1380 chilometri per 280 di Prove Speciali. Speciali. Il venerdì è subito il giorno più lungo, con tre Prove micidiali, le Waanga Coast e Akau South di meno di 29 e oltre 31 chilometri, e la Akau Nord di 18. Moltiplicato per due, i giri, e sommato alla inaugurale Pukekawa Auckland Domain, fanno 160 chilometri, ben oltre metà dell’intero Rally.
È tornato il Mostro. Sébastien Ogier è della partita, e questo basta per agitare le acque. O forse aiuta a distrarre dall’argomento che si dibatte invano da tre Rally. Si tratta del match-point che Kalle Rovanpera non riesce a mettere a segno da tre Rally e che lascia, bontà sua, aperto il Campionato.
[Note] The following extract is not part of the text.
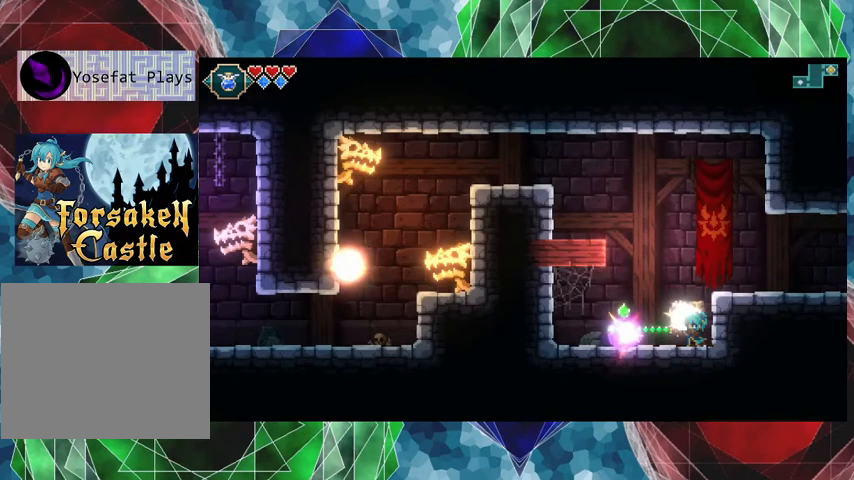
{"buttons": [], "left_stick": "left", "events": [[400, "left_stick", "center"], [467, "left_stick", "left"]]}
Ogier fa paura, perché di fatto ridimensiona drasticamente le false ambizioni. Non perché disoneste, quanto piuttosto perché riferite a un mondo di mezzo, quello che, senza quel paio di fuoriclasse, leggi Sébastien Loeb e Sébastien Ogier, gira a regime ridotto. Gli ex nemici alternano le apparizioni, offrendo un cameo qua a uno là. Raramente, di conseguenza, si incontrano di nuovo, e proprio per questo lasciano aperta una porta ai “normali”.
Tanak è in testa, ma fino a una prova dal Riposo al comando si sono alternati variamente. Se Tanak ha vinto tre volte, compresa la inaugurale cortissima Speciale, una volta hanno vinto Greensmith, Rovanpera, Evans e Ogier. In testa Tanak e Ogier, poi ancora Tanak e prima ancora Breen, che poi ha malauguratamente sciupato tutto andando a mettere un altro zero in fondo alla stessa scarpata vent’anni fa fatale a Colin McRae.
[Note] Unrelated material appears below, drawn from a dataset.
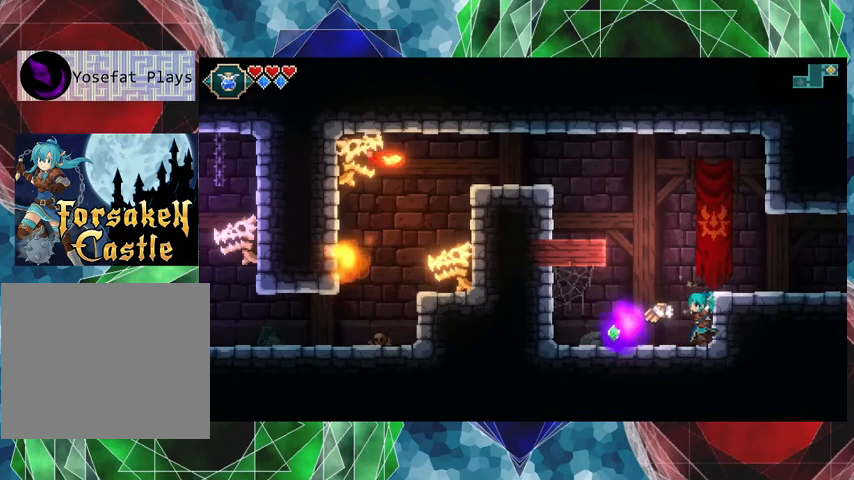
{"buttons": [], "left_stick": "left", "events": []}
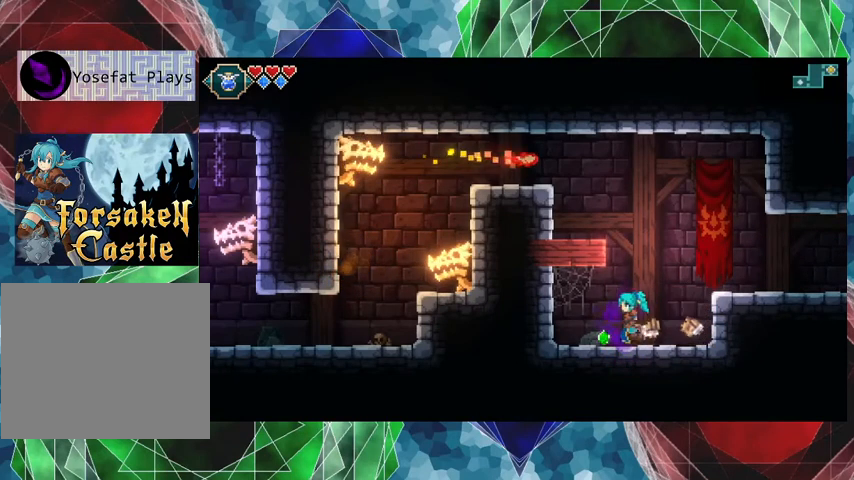
{"buttons": ["B", "Y"], "left_stick": "left", "events": [[433, "B", "down"], [467, "Y", "down"]]}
Dopo un giorno di gara, sia pure il più ungo, qualcosa è già abbastanza chiaro. Per prima cosa che Ott Tanak corre ormai per conto suo alla ricerca del massimo senza condizioni e condizionali, i giochi di Squadra di Hyundai che se li faccia Hyundai. Dopo aver vinto in Finlandia e Belgio, Tanak non ce l’ha fatta in Grecia per mancato gioco di squadra, e certamente non sarà intenzionato a concedere niente in Nuova Zelanda. Se non per una questione di Campionato, le cui ambizioni si assottigliano ad ogni chilometro che passa dei tre Rally di Campionato che restano, almeno per l’onore della faccia.
In testa e diversamente, fortemente motivati, sono già rimasti in quattro. Tanak per i motivi già elencati, Evans perché all’inseguimento di un successo dall’inizio dell’anno, Rovanpera che si dovrebbe prima di tutto imporre una funzione di controllo in prospettiva Mondiale, Ogier che non è mai sceso in strada con una macchina ufficiale pensando di farsi una passeggiata.
Dietro è un po’ un mortorio. Greensmith è onestamente quinto, alle sue spalle Neuville non trova l’assetto della confidenza con la macchina. Di fatto i due pagano già 45 secondi, mentre Solberg e Katsuta si avviano rapidamente verso i due minuti di ritardo dalla testa della corsa. Un po’ troppo. sono ben pi+ interessanti le posizioni di Hayden Paddon e Lorenzo Bertelli, entrambi nei dieci. Il fortissimo neozelandese è anche primo tra le Rally2, l’italiano è per la prima volta a bordo di una Rally1 dell’era “ibrida”.